By: Stephanie Wilson—
INDIANAPOLIS – Governor Eric J. Holcomb and Indiana Department of Transportation (INDOT) Commissioner Joe McGuinness yesterday kicked off Indiana’s Next Level Roads initiative and shared construction plans for the first five years of a new 20-year program to improve Indiana’s roads and bridges. They were joined by members of the Indiana General Assembly, who advanced legislation this session that provides funding for a long-term, sustainable, data-driven infrastructure plan.
“Our transportation network of roads and bridges plays a major part in Indiana’s success story both now and in the future,” Gov. Holcomb said. “With a fully-funded plan in place for the next 20 years, Hoosiers can rest assured that Indiana will remain the Crossroads of America for generations to come. I thank our lawmakers for their committed leadership to make this possible, and I commend INDOT for working hard to identify key projects so that we could be ready to roll with this five-year plan so quickly.”
In May, Gov. Holcomb asked INDOT to provide a list of projects to begin and complete in the next five years to maintain Indiana’s position as the Crossroads of America.
The road construction plan for the first five years of Indiana’s Next Level Roads initiative outlines specific INDOT projects that will preserve existing roads and bridges, finish current projects and invest in Indiana’s overall transportation system. The plan outlines approximately $4.7 billion in total investment over the next five years—resurfacing nearly 10,000 lane miles of pavement and repairing or replacing approximately 1,300 bridges.
Beyond this initial, five-year investment in state (INDOT) projects, the Next Level Roads initiative provides an additional $342 million annually to support Indiana cities, towns and counties for local road projects by 2024.
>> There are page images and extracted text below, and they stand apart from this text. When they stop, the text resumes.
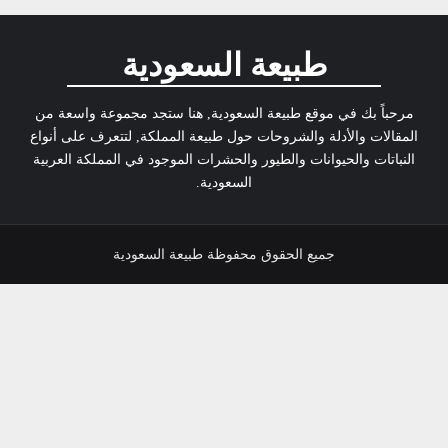
طبيعة السعودية
مرحباً بك في موقع طبيعة السعودية, هنا ستجد مجموعة واسعة من
المقالات والأدلة والشروحات حول طبيعة المملكة, لتتعرف على أنواع
النباتات والحيوانات والطيور والحشرات الموجود في المملكة العربية
السعودية.
جميع الحقوق محفوظة طبيعة السعودية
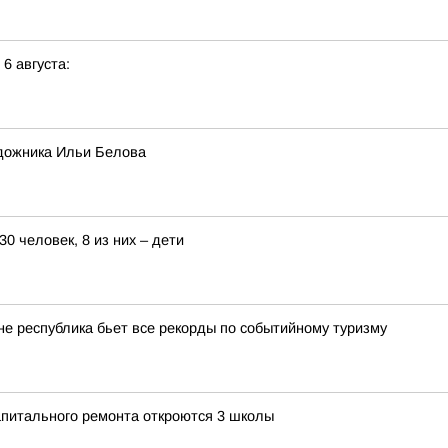
 6 августа:
дожника Ильи Белова
0 человек, 8 из них – дети
оне республика бьет все рекорды по событийному туризму
апитального ремонта откроются 3 школы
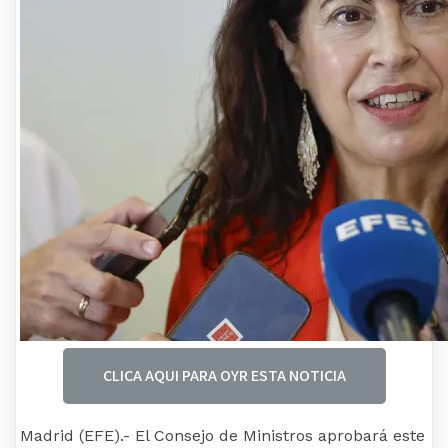
CLICA AQUI PARA OYR ESTA NOTICIA
Madrid (EFE).- El Consejo de Ministros aprobará este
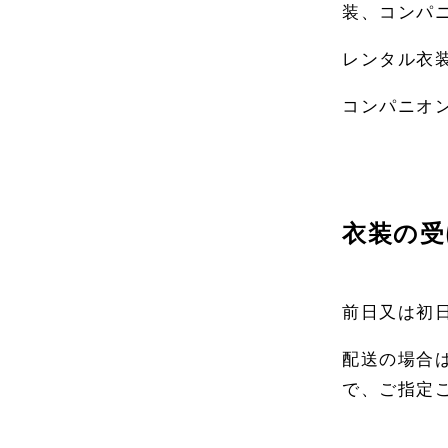
装、コンパ
レンタル衣
コンパニオ
衣装の受
前日又は初
配送の場合
で、ご指定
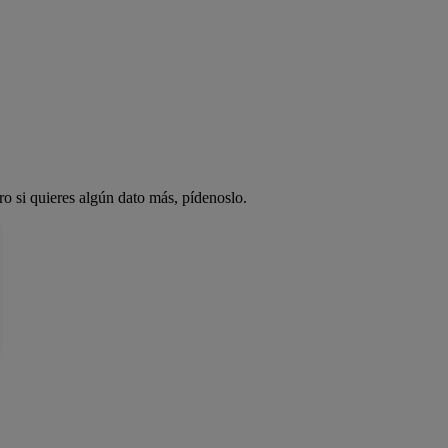
ro si quieres algún dato más, pídenoslo.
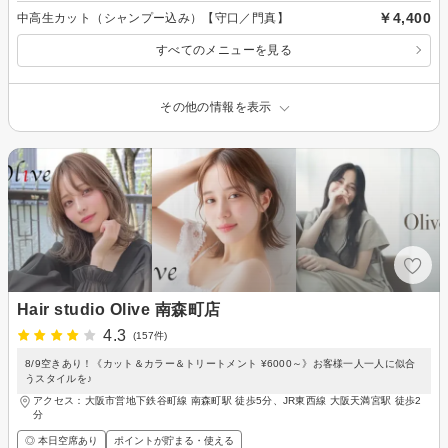
￥4,400
中高生カット（シャンプー込み）【守口／門真】
すべてのメニューを見る
その他の情報を表示
Hair studio Olive 南森町店
4.3
(157件)
8/9空きあり！《カット＆カラー＆トリートメント ¥6000～》お客様一人一人に似合
うスタイルを♪
アクセス：大阪市営地下鉄谷町線 南森町駅 徒歩5分、JR東西線 大阪天満宮駅 徒歩2
分
◎ 本日空席あり
ポイントが貯まる・使える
“This much-needed and massive investment means there will be many road construction zones, slower traffic, and orange cones and barrels in every part of our state,” said INDOT Commissioner McGuinness. “I encourage Hoosiers and visitors to plan alternate routes and be mindful of work-zone safety precautions. The long-term benefits gained in safety, mobility and growth outweigh the short-term inconveniences, because the results will be reduced congestion, smooth highways, improved safety, and better roads and bridges across Indiana—for residents and visitors alike.”
With the bipartisan passage of HEA 1002, Indiana has a fully-funded plan to operate, maintain and improve every state road and bridge—a fact almost no other state can claim. INDOT is also working with local communities to create similar plans for local roads and bridges and will award funding for local projects through its Community Crossings initiative in the coming months.